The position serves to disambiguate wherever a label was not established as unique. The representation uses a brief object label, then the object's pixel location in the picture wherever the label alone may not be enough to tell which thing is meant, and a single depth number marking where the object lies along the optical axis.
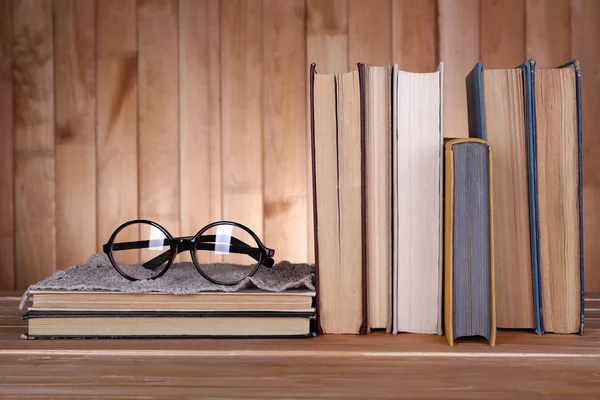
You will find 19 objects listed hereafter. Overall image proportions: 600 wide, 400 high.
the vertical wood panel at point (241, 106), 1.31
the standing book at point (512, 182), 0.64
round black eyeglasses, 0.68
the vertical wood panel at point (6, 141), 1.32
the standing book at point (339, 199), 0.64
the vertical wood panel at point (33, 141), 1.32
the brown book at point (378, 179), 0.64
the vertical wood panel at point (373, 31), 1.31
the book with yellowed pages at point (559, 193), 0.63
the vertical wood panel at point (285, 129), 1.31
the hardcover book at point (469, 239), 0.59
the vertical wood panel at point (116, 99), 1.32
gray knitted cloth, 0.63
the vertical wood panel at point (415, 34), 1.31
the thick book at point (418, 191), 0.63
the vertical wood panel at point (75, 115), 1.32
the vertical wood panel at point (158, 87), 1.31
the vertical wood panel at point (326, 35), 1.31
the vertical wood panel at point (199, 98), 1.31
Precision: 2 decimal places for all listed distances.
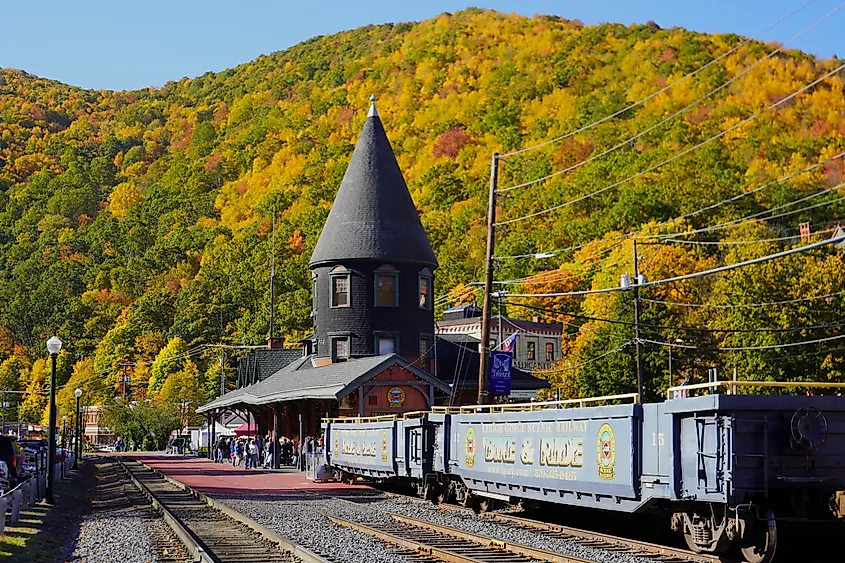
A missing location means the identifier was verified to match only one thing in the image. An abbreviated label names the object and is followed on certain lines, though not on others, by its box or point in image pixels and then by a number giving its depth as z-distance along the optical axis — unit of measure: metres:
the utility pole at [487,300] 32.66
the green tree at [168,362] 121.75
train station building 49.72
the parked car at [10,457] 37.12
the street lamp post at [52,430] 28.59
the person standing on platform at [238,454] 57.17
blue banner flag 35.00
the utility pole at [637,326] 41.81
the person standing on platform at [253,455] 50.97
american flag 42.97
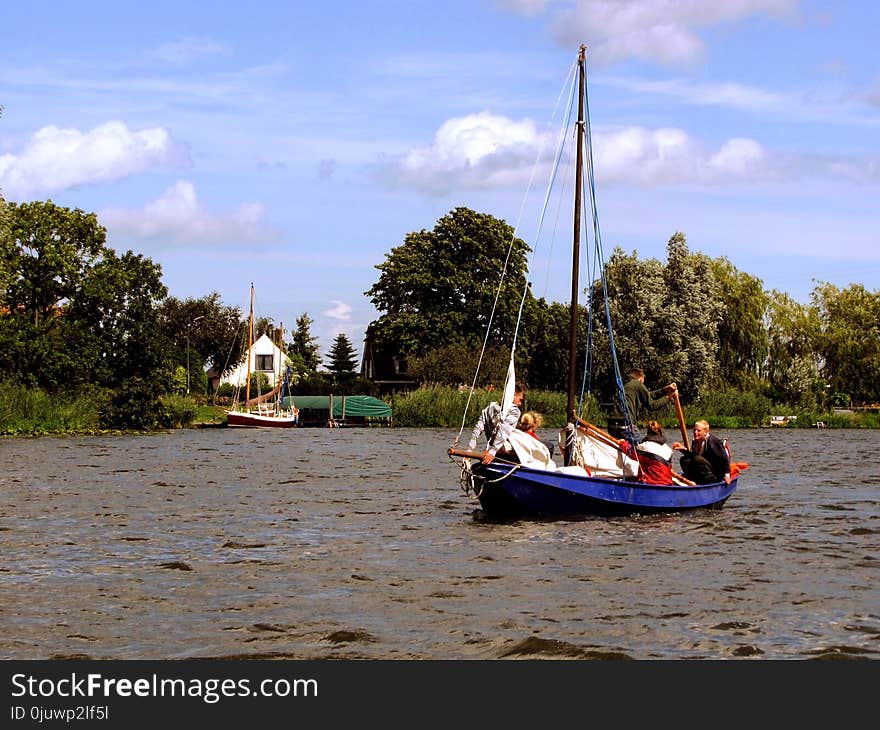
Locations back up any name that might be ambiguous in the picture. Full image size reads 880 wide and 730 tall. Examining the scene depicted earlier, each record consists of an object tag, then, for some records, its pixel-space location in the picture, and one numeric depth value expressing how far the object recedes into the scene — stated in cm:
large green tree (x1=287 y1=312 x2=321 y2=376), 13700
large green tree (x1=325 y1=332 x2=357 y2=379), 12381
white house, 12219
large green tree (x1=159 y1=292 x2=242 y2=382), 13025
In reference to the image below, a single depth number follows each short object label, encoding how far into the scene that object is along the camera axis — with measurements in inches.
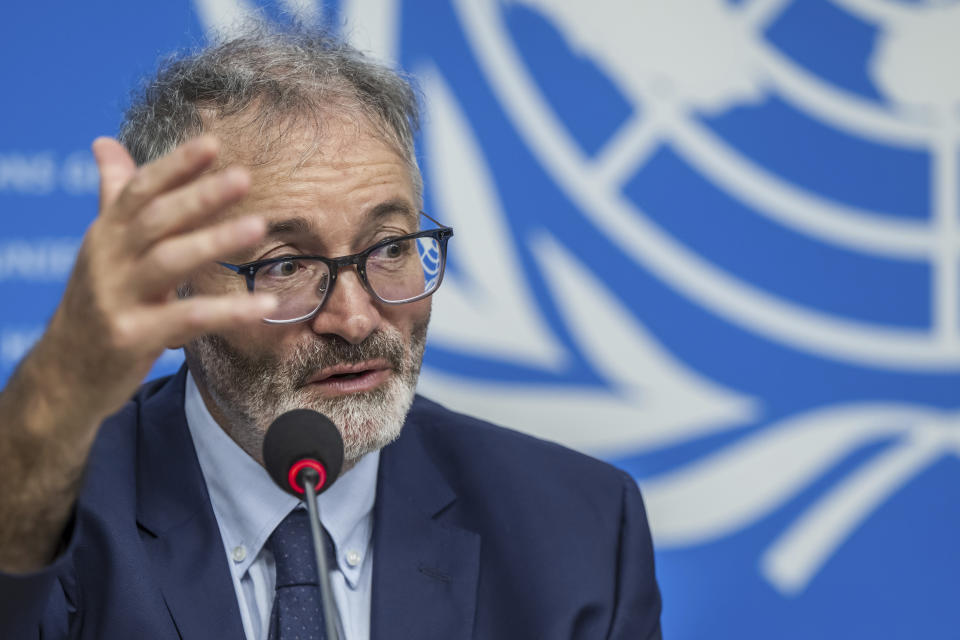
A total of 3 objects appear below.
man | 132.4
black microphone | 126.4
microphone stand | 125.0
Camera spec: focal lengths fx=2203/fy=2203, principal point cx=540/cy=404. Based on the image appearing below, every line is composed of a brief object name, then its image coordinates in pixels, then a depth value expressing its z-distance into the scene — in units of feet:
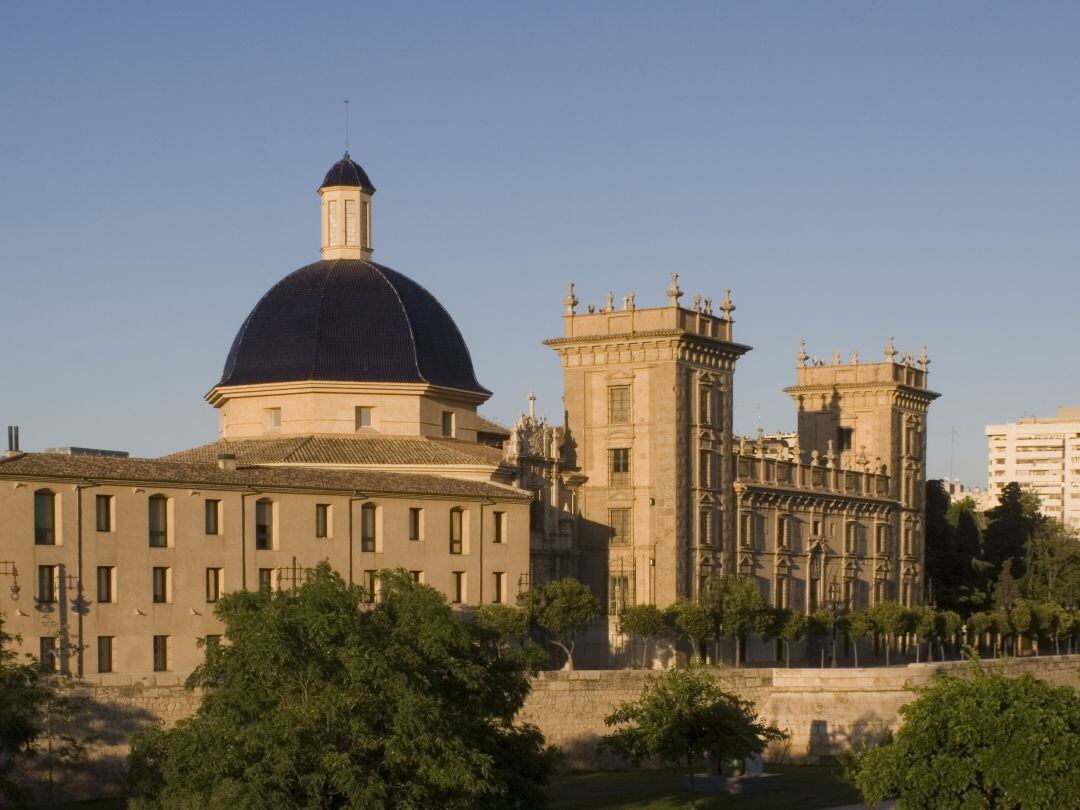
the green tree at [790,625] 243.19
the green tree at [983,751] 134.62
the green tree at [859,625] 261.03
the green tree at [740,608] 234.17
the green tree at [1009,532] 347.56
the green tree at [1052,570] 333.21
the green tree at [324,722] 127.75
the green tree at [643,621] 230.07
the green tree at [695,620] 229.86
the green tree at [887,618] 264.11
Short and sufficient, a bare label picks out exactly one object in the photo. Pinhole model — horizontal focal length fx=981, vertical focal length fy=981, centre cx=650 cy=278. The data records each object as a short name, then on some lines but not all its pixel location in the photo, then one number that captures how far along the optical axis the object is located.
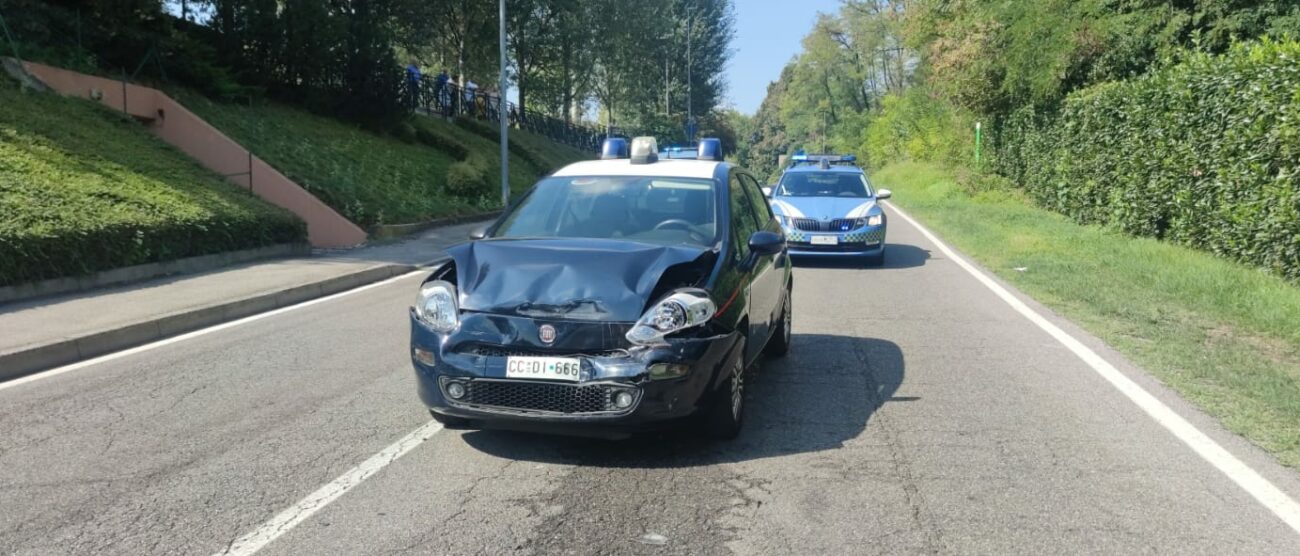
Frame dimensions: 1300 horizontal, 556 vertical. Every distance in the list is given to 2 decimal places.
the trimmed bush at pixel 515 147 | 35.06
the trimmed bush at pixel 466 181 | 24.62
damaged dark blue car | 4.83
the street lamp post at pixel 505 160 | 24.33
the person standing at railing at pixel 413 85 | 27.97
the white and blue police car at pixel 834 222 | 14.14
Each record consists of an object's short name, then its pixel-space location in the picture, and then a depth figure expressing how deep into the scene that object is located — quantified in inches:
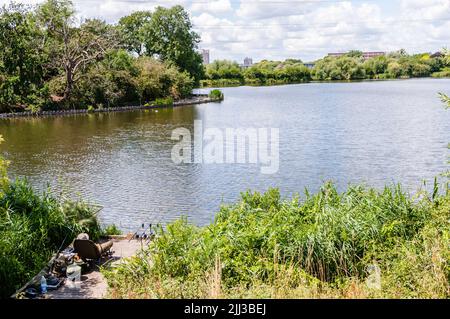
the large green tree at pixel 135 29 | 2474.2
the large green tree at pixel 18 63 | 1678.2
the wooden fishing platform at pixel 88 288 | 337.7
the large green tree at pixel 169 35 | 2428.6
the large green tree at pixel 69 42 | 1833.2
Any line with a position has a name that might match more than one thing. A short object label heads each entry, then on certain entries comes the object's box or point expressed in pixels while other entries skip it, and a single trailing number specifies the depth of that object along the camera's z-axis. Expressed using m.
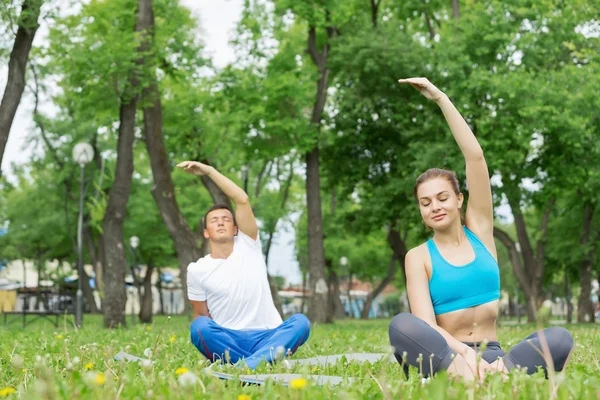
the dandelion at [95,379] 2.65
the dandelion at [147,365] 3.38
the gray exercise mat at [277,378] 4.07
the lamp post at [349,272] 38.84
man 6.19
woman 4.41
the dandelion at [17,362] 2.59
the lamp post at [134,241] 30.44
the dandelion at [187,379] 2.81
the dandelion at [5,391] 3.13
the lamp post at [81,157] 17.86
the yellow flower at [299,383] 2.65
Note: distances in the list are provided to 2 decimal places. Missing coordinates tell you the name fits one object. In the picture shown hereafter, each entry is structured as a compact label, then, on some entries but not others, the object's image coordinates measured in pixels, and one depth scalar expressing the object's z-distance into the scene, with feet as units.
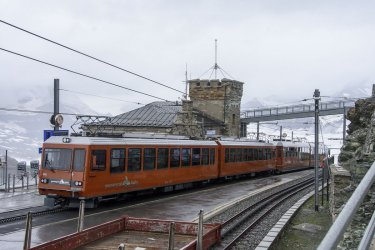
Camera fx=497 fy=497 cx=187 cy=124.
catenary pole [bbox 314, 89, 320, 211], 62.90
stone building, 125.46
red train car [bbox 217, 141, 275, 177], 93.52
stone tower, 145.79
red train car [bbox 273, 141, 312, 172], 129.90
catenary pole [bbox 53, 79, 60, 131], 66.64
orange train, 54.34
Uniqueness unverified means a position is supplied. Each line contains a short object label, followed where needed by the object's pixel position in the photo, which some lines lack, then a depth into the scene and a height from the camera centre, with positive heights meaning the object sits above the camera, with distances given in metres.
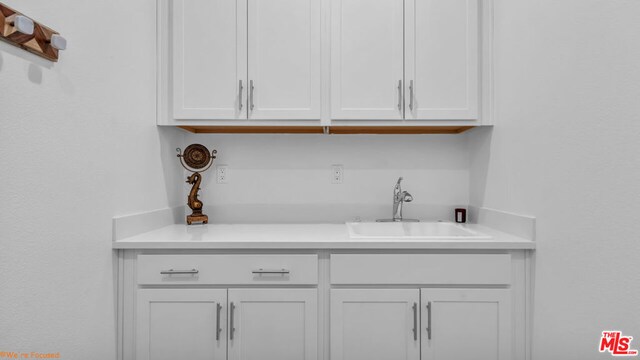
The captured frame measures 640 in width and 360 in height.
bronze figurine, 1.87 +0.06
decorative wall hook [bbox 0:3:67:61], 0.86 +0.40
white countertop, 1.38 -0.27
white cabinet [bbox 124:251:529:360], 1.39 -0.55
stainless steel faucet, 1.93 -0.12
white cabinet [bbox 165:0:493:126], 1.71 +0.62
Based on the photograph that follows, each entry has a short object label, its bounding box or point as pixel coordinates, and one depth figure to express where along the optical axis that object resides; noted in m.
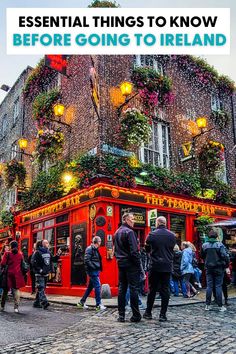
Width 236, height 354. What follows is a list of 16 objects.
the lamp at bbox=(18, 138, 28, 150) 18.59
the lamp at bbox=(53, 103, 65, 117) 14.95
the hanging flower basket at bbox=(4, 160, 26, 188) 16.95
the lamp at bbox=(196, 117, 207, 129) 16.09
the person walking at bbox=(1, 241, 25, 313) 9.06
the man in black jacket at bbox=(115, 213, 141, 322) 6.50
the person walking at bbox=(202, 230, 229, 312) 8.52
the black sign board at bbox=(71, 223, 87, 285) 12.97
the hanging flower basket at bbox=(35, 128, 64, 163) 14.43
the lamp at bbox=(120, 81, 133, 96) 13.68
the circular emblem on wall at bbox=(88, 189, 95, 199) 12.73
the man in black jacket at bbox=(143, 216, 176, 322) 6.84
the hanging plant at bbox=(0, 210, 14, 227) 19.12
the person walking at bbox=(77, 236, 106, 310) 8.81
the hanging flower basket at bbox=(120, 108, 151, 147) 13.38
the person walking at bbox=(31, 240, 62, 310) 9.48
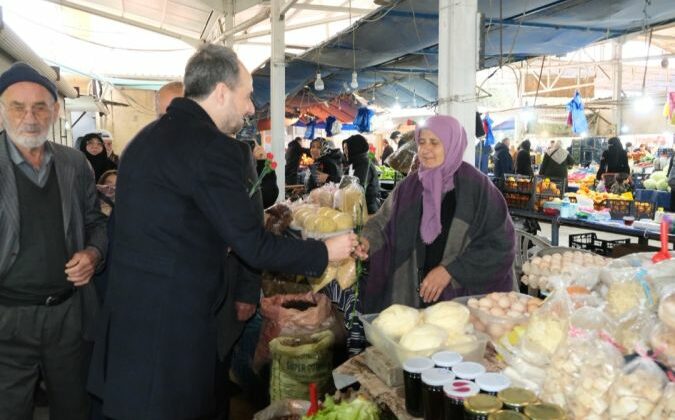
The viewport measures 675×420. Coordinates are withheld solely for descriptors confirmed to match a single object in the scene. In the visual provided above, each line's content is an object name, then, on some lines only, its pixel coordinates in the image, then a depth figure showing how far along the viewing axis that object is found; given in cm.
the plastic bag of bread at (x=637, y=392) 130
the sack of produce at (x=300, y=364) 312
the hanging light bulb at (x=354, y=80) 770
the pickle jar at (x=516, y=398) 133
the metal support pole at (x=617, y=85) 1897
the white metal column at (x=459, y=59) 345
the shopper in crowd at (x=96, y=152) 523
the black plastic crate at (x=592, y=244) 578
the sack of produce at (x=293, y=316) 332
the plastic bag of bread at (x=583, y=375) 138
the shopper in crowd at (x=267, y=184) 509
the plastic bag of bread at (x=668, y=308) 141
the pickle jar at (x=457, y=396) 139
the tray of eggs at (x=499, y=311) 198
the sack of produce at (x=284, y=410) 263
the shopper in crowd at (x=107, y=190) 335
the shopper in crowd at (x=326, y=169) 748
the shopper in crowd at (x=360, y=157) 646
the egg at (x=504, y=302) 206
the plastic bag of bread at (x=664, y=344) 139
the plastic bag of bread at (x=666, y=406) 125
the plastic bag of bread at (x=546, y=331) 161
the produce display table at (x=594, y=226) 541
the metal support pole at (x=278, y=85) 721
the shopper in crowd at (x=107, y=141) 570
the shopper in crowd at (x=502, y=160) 1235
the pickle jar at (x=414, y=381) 157
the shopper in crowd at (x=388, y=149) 1315
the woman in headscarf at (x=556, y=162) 1013
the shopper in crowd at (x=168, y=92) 327
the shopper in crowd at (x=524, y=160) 1202
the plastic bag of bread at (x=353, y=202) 329
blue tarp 474
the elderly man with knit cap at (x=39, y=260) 232
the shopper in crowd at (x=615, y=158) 1186
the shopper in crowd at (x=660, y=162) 1490
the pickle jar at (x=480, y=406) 129
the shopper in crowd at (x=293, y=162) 888
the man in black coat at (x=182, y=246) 183
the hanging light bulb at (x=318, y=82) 783
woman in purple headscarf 276
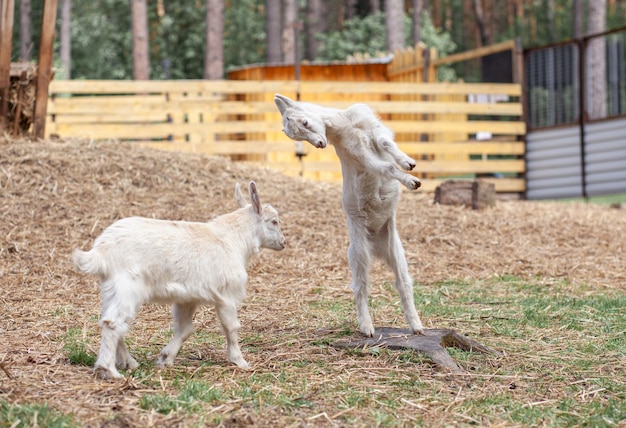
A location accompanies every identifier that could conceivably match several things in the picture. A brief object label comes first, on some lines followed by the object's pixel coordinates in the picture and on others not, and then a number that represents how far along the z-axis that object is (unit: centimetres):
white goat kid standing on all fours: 488
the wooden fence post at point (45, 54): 1172
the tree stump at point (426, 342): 574
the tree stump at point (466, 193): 1277
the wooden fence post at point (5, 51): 1133
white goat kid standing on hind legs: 590
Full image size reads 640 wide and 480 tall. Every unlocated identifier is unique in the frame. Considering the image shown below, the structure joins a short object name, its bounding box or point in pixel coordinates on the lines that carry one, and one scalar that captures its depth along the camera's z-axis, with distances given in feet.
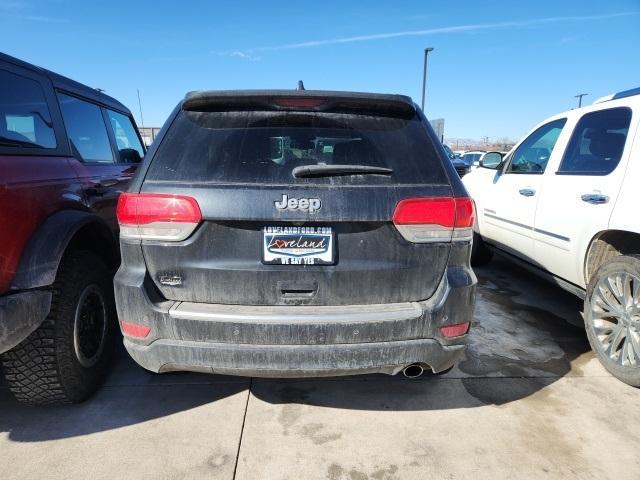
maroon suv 6.79
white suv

Task to carry out: Restate word for word the lines of the data above, starting at the line containing "the woman in headscarf at (x=556, y=162) 1013" and ending at the line containing "the elderly man", both included, and nothing more.

Exercise answer:
the woman in headscarf at (x=556, y=162) 1013
the shopper in crowd at (x=168, y=92) 327
the shopper in crowd at (x=524, y=160) 1202
the plastic bag of bread at (x=353, y=202) 329
blue tarp 474
the elderly man with knit cap at (x=39, y=260) 232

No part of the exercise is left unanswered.